Records shown >>
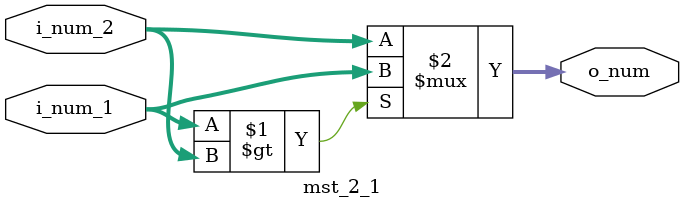
<source format=v>
module mst_2_1(
    input  [7 : 0] i_num_1,
    input  [7 : 0] i_num_2,
    output [7 : 0] o_num
);

    assign o_num = (i_num_1 > i_num_2) ? i_num_1 : i_num_2;

endmodule

</source>
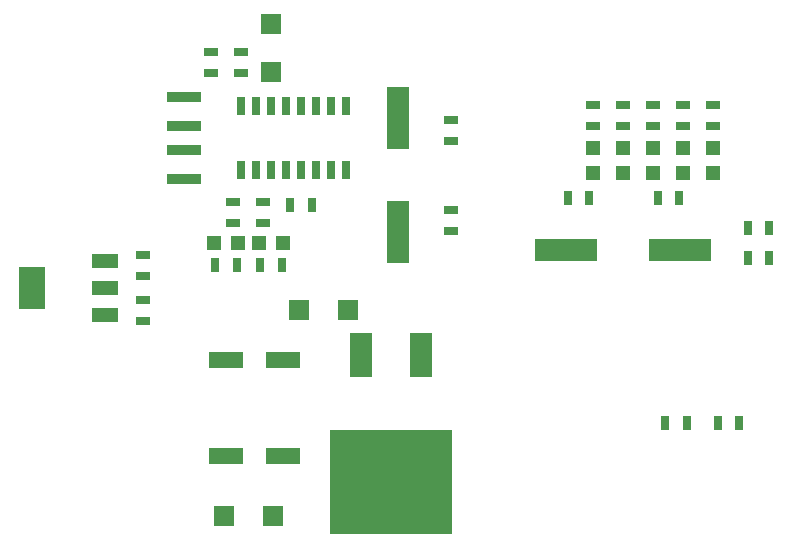
<source format=gbr>
G04 EAGLE Gerber RS-274X export*
G75*
%MOMM*%
%FSLAX34Y34*%
%LPD*%
%INSolderpaste Top*%
%IPPOS*%
%AMOC8*
5,1,8,0,0,1.08239X$1,22.5*%
G01*
%ADD10R,3.000000X1.400000*%
%ADD11R,0.800000X1.200000*%
%ADD12R,1.200000X0.800000*%
%ADD13R,1.800000X1.700000*%
%ADD14R,1.700000X1.800000*%
%ADD15R,2.235200X1.219200*%
%ADD16R,2.200000X3.600000*%
%ADD17R,3.000000X0.900000*%
%ADD18R,1.200000X1.200000*%
%ADD19R,0.635000X1.524000*%
%ADD20R,10.300000X8.900000*%
%ADD21R,1.930400X3.810000*%
%ADD22R,1.930400X5.334000*%
%ADD23R,5.334000X1.930400*%


D10*
X232280Y86360D03*
X184280Y86360D03*
D11*
X549800Y304800D03*
X567800Y304800D03*
X491600Y304800D03*
X473600Y304800D03*
X556150Y114300D03*
X574150Y114300D03*
X600600Y114300D03*
X618600Y114300D03*
X626000Y254000D03*
X644000Y254000D03*
D10*
X232280Y167640D03*
X184280Y167640D03*
D12*
X114300Y238650D03*
X114300Y256650D03*
X114300Y218550D03*
X114300Y200550D03*
X374650Y294750D03*
X374650Y276750D03*
X374650Y352950D03*
X374650Y370950D03*
D11*
X238650Y298450D03*
X256650Y298450D03*
D12*
X171450Y410100D03*
X171450Y428100D03*
X196850Y410100D03*
X196850Y428100D03*
D13*
X182700Y35560D03*
X223700Y35560D03*
X287200Y209550D03*
X246200Y209550D03*
D14*
X222250Y411300D03*
X222250Y452300D03*
D15*
X81788Y205486D03*
X81788Y228600D03*
X81788Y251714D03*
D16*
X19810Y228600D03*
D17*
X148320Y365600D03*
X148320Y390600D03*
X148320Y345600D03*
X148320Y320600D03*
D18*
X173650Y266700D03*
X194650Y266700D03*
X232750Y266700D03*
X211750Y266700D03*
X596900Y326050D03*
X596900Y347050D03*
X571500Y326050D03*
X571500Y347050D03*
X546100Y326050D03*
X546100Y347050D03*
X520700Y326050D03*
X520700Y347050D03*
X495300Y326050D03*
X495300Y347050D03*
D11*
X175150Y247650D03*
X193150Y247650D03*
D12*
X495300Y365650D03*
X495300Y383650D03*
X190500Y283100D03*
X190500Y301100D03*
D11*
X231250Y247650D03*
X213250Y247650D03*
D12*
X215900Y283100D03*
X215900Y301100D03*
D11*
X626000Y279400D03*
X644000Y279400D03*
D12*
X596900Y365650D03*
X596900Y383650D03*
X571500Y365650D03*
X571500Y383650D03*
X546100Y365650D03*
X546100Y383650D03*
X520700Y365650D03*
X520700Y383650D03*
D19*
X209550Y328650D03*
X234950Y382550D03*
X196850Y328650D03*
X222250Y328650D03*
X234950Y328650D03*
X222250Y382550D03*
X247650Y382550D03*
X260350Y382550D03*
X260350Y328650D03*
X285750Y382550D03*
X247650Y328650D03*
X273050Y328650D03*
X273050Y382550D03*
X285750Y328650D03*
X209550Y382550D03*
X196850Y382550D03*
D20*
X323850Y63900D03*
D21*
X349350Y171400D03*
X298350Y171400D03*
D22*
X330200Y372110D03*
X330200Y275590D03*
D23*
X472440Y260350D03*
X568960Y260350D03*
M02*

</source>
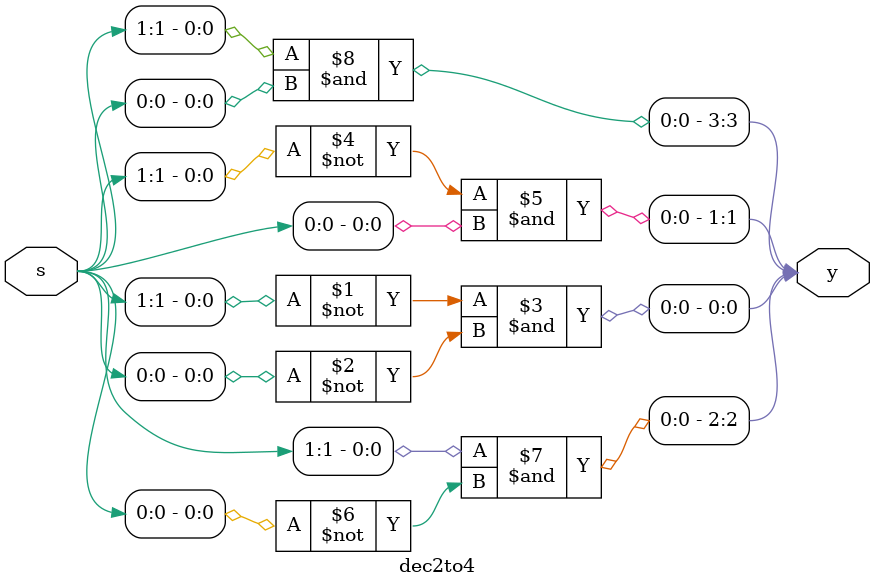
<source format=v>

module dec2to4
( input [1:0]s,
  output [3:0]y);

and g1(y[0],~s[1],~s[0]),
    g2(y[1],~s[1],s[0]), 
    g3(y[2],s[1],~s[0]), 
    g4(y[3],s[1],s[0]);
endmodule
</source>
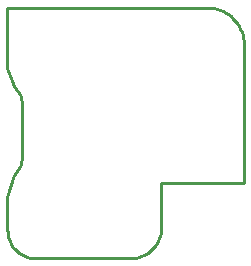
<source format=gbr>
G04 EAGLE Gerber RS-274X export*
G75*
%MOMM*%
%FSLAX34Y34*%
%LPD*%
%IN*%
%IPPOS*%
%AMOC8*
5,1,8,0,0,1.08239X$1,22.5*%
G01*
%ADD10C,0.254000*%


D10*
X762Y25654D02*
X796Y23604D01*
X1009Y21565D01*
X1398Y19551D01*
X1962Y17580D01*
X2695Y15665D01*
X3592Y13821D01*
X4647Y12063D01*
X5851Y10403D01*
X7195Y8855D01*
X8668Y7429D01*
X10261Y6137D01*
X11960Y4989D01*
X13752Y3994D01*
X15625Y3158D01*
X17563Y2489D01*
X19552Y1991D01*
X21577Y1669D01*
X23622Y1524D01*
X105410Y1524D01*
X107624Y1621D01*
X109821Y1910D01*
X111984Y2389D01*
X114097Y3056D01*
X116145Y3904D01*
X118110Y4927D01*
X119979Y6118D01*
X121737Y7466D01*
X123371Y8964D01*
X124868Y10597D01*
X126216Y12355D01*
X127407Y14224D01*
X128430Y16190D01*
X129278Y18237D01*
X129945Y20350D01*
X130424Y22513D01*
X130713Y24710D01*
X130810Y26924D01*
X130810Y65024D01*
X200660Y65024D01*
X200660Y185420D01*
X200323Y188067D01*
X199756Y190674D01*
X198964Y193222D01*
X197953Y195692D01*
X196731Y198063D01*
X195306Y200320D01*
X193691Y202443D01*
X191896Y204418D01*
X189937Y206229D01*
X187826Y207862D01*
X185582Y209305D01*
X183220Y210546D01*
X180759Y211578D01*
X178218Y212391D01*
X175615Y212979D01*
X172971Y213338D01*
X170306Y213465D01*
X167640Y213360D01*
X762Y213614D01*
X762Y162814D01*
X6023Y147394D01*
X6023Y147393D01*
X7520Y145760D01*
X8868Y144002D01*
X10059Y142133D01*
X11082Y140167D01*
X11930Y138120D01*
X12597Y136007D01*
X13076Y133844D01*
X13365Y131647D01*
X13462Y129433D01*
X13462Y89515D01*
X13365Y87301D01*
X13076Y85104D01*
X12597Y82941D01*
X11930Y80828D01*
X11082Y78781D01*
X10059Y76815D01*
X8868Y74946D01*
X7520Y73188D01*
X6023Y71555D01*
X762Y53594D01*
X762Y25654D01*
M02*

</source>
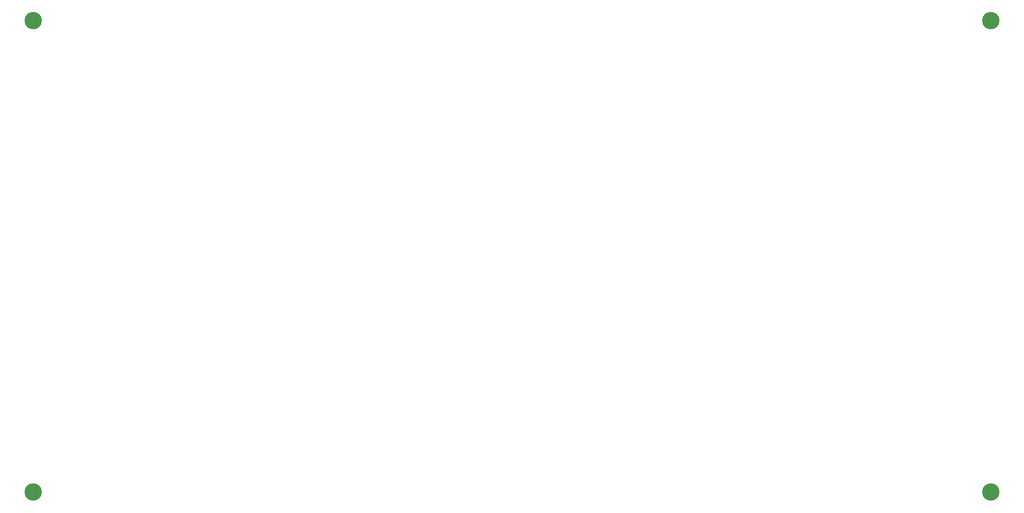
<source format=gbr>
%TF.GenerationSoftware,Altium Limited,Altium Designer,20.0.13 (296)*%
G04 Layer_Color=0*
%FSLAX45Y45*%
%MOMM*%
%TF.FileFunction,NonPlated,1,2,NPTH,Drill*%
%TF.Part,Single*%
G01*
G75*
%TA.AperFunction,ComponentDrill*%
%ADD112C,3.50000*%
D112*
X19650000Y-350000D02*
D03*
Y-9850000D02*
D03*
X350000Y-350000D02*
D03*
Y-9850000D02*
D03*
%TF.MD5,ac2073729a519f12261508a830b6f808*%
M02*

</source>
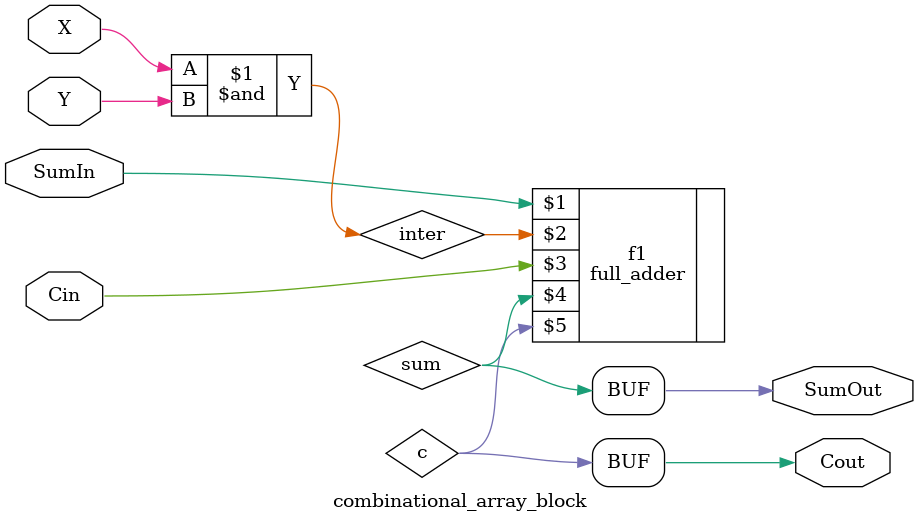
<source format=v>
`timescale 1ns / 1ps
module combinational_array_block(
    input X,
    input Y,
	 input SumIn,
    input Cin,
    output SumOut,
    output Cout
    );


wire inter, sum, c;

assign inter = X&Y;
full_adder f1(SumIn, inter, Cin, sum, c);
assign SumOut = sum;
assign Cout = c; 


endmodule

</source>
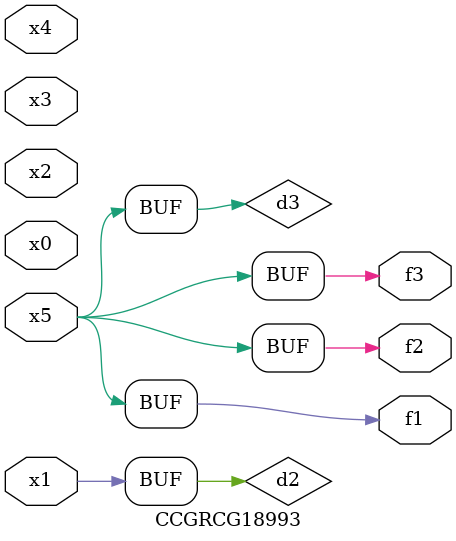
<source format=v>
module CCGRCG18993(
	input x0, x1, x2, x3, x4, x5,
	output f1, f2, f3
);

	wire d1, d2, d3;

	not (d1, x5);
	or (d2, x1);
	xnor (d3, d1);
	assign f1 = d3;
	assign f2 = d3;
	assign f3 = d3;
endmodule

</source>
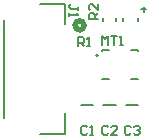
<source format=gto>
G04*
G04 #@! TF.GenerationSoftware,Altium Limited,Altium Designer,25.8.1 (18)*
G04*
G04 Layer_Color=65535*
%FSLAX25Y25*%
%MOIN*%
G70*
G04*
G04 #@! TF.SameCoordinates,31E2A41C-BC31-4C51-A6E1-2EC11E0042B4*
G04*
G04*
G04 #@! TF.FilePolarity,Positive*
G04*
G01*
G75*
%ADD10C,0.00787*%
%ADD11C,0.02000*%
%ADD12C,0.00500*%
%ADD13C,0.00600*%
%ADD14C,0.00591*%
%ADD15C,0.00500*%
D10*
X134728Y128471D02*
G03*
X134728Y128471I-394J0D01*
G01*
X147900Y140106D02*
Y140894D01*
X143100Y140106D02*
Y140894D01*
X143933Y112063D02*
X148067D01*
X128933Y112000D02*
X133067D01*
X136433Y112063D02*
X140567D01*
D11*
X130000Y138500D02*
G03*
X130000Y138500I-1500J0D01*
G01*
D12*
X136063Y120486D02*
Y120703D01*
Y130112D02*
Y130329D01*
X145689Y120486D02*
X147874D01*
X136063D02*
X138248D01*
X147874D02*
Y120703D01*
Y130112D02*
Y130329D01*
X145689D02*
X147874D01*
X136063D02*
X138248D01*
D13*
X140750Y139961D02*
Y141039D01*
X136250Y139961D02*
Y141039D01*
X103450Y107673D02*
Y140327D01*
X115191Y102350D02*
X123550D01*
Y109187D01*
X115191Y145650D02*
X123550D01*
Y138813D02*
Y145650D01*
D14*
X136056Y132024D02*
Y134976D01*
X137040Y133992D01*
X138024Y134976D01*
Y132024D01*
X139008Y134976D02*
X140976D01*
X139992D01*
Y132024D01*
X141960D02*
X142944D01*
X142452D01*
Y134976D01*
X141960Y134484D01*
X134476Y140540D02*
X131524D01*
Y142016D01*
X132016Y142508D01*
X133000D01*
X133492Y142016D01*
Y140540D01*
Y141524D02*
X134476Y142508D01*
Y145460D02*
Y143492D01*
X132508Y145460D01*
X132016D01*
X131524Y144968D01*
Y143984D01*
X132016Y143492D01*
X128032Y131524D02*
Y134476D01*
X129508D01*
X130000Y133984D01*
Y133000D01*
X129508Y132508D01*
X128032D01*
X129016D02*
X130000Y131524D01*
X130984D02*
X131968D01*
X131476D01*
Y134476D01*
X130984Y133984D01*
X127976Y143500D02*
Y144484D01*
Y143992D01*
X125516D01*
X125024Y144484D01*
Y144976D01*
X125516Y145468D01*
X125024Y142516D02*
Y141532D01*
Y142024D01*
X127976D01*
X127484Y142516D01*
X145508Y104484D02*
X145016Y104976D01*
X144032D01*
X143540Y104484D01*
Y102516D01*
X144032Y102024D01*
X145016D01*
X145508Y102516D01*
X146492Y104484D02*
X146984Y104976D01*
X147968D01*
X148460Y104484D01*
Y103992D01*
X147968Y103500D01*
X147476D01*
X147968D01*
X148460Y103008D01*
Y102516D01*
X147968Y102024D01*
X146984D01*
X146492Y102516D01*
X131000Y104484D02*
X130508Y104976D01*
X129524D01*
X129032Y104484D01*
Y102516D01*
X129524Y102024D01*
X130508D01*
X131000Y102516D01*
X131984Y102024D02*
X132968D01*
X132476D01*
Y104976D01*
X131984Y104484D01*
X138008D02*
X137516Y104976D01*
X136532D01*
X136040Y104484D01*
Y102516D01*
X136532Y102024D01*
X137516D01*
X138008Y102516D01*
X140960Y102024D02*
X138992D01*
X140960Y103992D01*
Y104484D01*
X140468Y104976D01*
X139484D01*
X138992Y104484D01*
D15*
X149800Y143000D02*
Y144599D01*
X149001Y143800D02*
X150600D01*
M02*

</source>
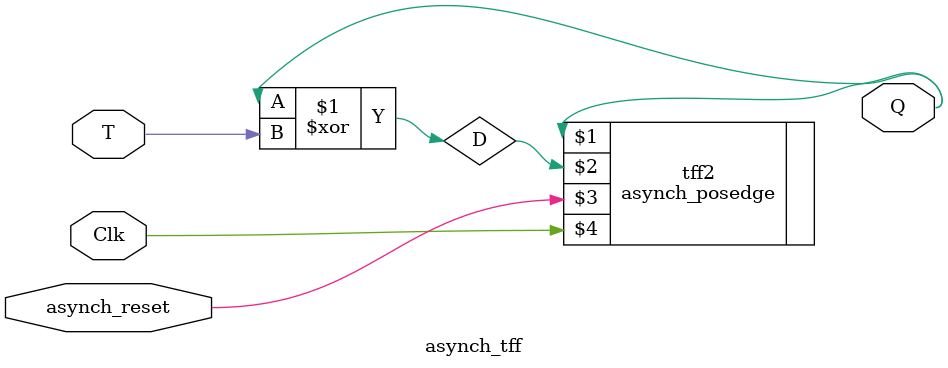
<source format=v>
`timescale 1ns / 1ps


module asynch_tff(Q, T, asynch_reset, Clk);

    output Q;
    input T, Clk;
    input asynch_reset;
    
    //wire w1;
   // wire w2;
    wire D;
    
    assign D = Q ^ T; 
    asynch_posedge tff2(Q, D, asynch_reset, Clk);
   // assign Q = w2;
    
endmodule

</source>
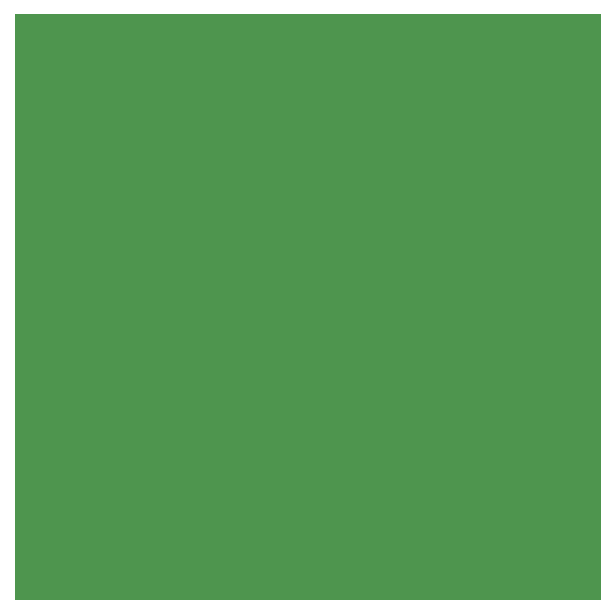
<source format=gbr>
G04 #@! TF.FileFunction,Profile,NP*
%FSLAX46Y46*%
G04 Gerber Fmt 4.6, Leading zero omitted, Abs format (unit mm)*
G04 Created by KiCad (PCBNEW 4.0.7+dfsg1-1~bpo9+1) date Mon Apr  2 19:59:58 2018*
%MOMM*%
%LPD*%
G01*
G04 APERTURE LIST*
%ADD10C,0.100000*%
%ADD11C,0.001000*%
G04 APERTURE END LIST*
D10*
D11*
G36*
X173989500Y-132079500D02*
X124460500Y-132079500D01*
X124460500Y-82550500D01*
X173989500Y-82550500D01*
X173989500Y-132079500D01*
X173989500Y-132079500D01*
G37*
X173989500Y-132079500D02*
X124460500Y-132079500D01*
X124460500Y-82550500D01*
X173989500Y-82550500D01*
X173989500Y-132079500D01*
M02*

</source>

Exercise directions >> Within the listing above, the lines from the one with "X130713Y24710D01*" through the one with "assign f1 = d3;" are to be given again word for word. Do not include pictures.

Solution for this problem >>
X130713Y24710D01*
X130810Y26924D01*
X130810Y65024D01*
X200660Y65024D01*
X200660Y185420D01*
X200323Y188067D01*
X199756Y190674D01*
X198964Y193222D01*
X197953Y195692D01*
X196731Y198063D01*
X195306Y200320D01*
X193691Y202443D01*
X191896Y204418D01*
X189937Y206229D01*
X187826Y207862D01*
X185582Y209305D01*
X183220Y210546D01*
X180759Y211578D01*
X178218Y212391D01*
X175615Y212979D01*
X172971Y213338D01*
X170306Y213465D01*
X167640Y213360D01*
X762Y213614D01*
X762Y162814D01*
X6023Y147394D01*
X6023Y147393D01*
X7520Y145760D01*
X8868Y144002D01*
X10059Y142133D01*
X11082Y140167D01*
X11930Y138120D01*
X12597Y136007D01*
X13076Y133844D01*
X13365Y131647D01*
X13462Y129433D01*
X13462Y89515D01*
X13365Y87301D01*
X13076Y85104D01*
X12597Y82941D01*
X11930Y80828D01*
X11082Y78781D01*
X10059Y76815D01*
X8868Y74946D01*
X7520Y73188D01*
X6023Y71555D01*
X762Y53594D01*
X762Y25654D01*
M02*

</source>
<source format=gbr>
%TF.GenerationSoftware,Altium Limited,Altium Designer,20.0.13 (296)*%
G04 Layer_Color=0*
%FSLAX45Y45*%
%MOMM*%
%TF.FileFunction,NonPlated,1,2,NPTH,Drill*%
%TF.Part,Single*%
G01*
G75*
%TA.AperFunction,ComponentDrill*%
%ADD112C,3.50000*%
D112*
X19650000Y-350000D02*
D03*
Y-9850000D02*
D03*
X350000Y-350000D02*
D03*
Y-9850000D02*
D03*
%TF.MD5,ac2073729a519f12261508a830b6f808*%
M02*

</source>
<source format=v>
`timescale 1ns / 1ps
module combinational_array_block(
    input X,
    input Y,
	 input SumIn,
    input Cin,
    output SumOut,
    output Cout
    );


wire inter, sum, c;

assign inter = X&Y;
full_adder f1(SumIn, inter, Cin, sum, c);
assign SumOut = sum;
assign Cout = c; 


endmodule

</source>
<source format=v>
module CCGRCG18993(
	input x0, x1, x2, x3, x4, x5,
	output f1, f2, f3
);

	wire d1, d2, d3;

	not (d1, x5);
	or (d2, x1);
	xnor (d3, d1);
	assign f1 = d3;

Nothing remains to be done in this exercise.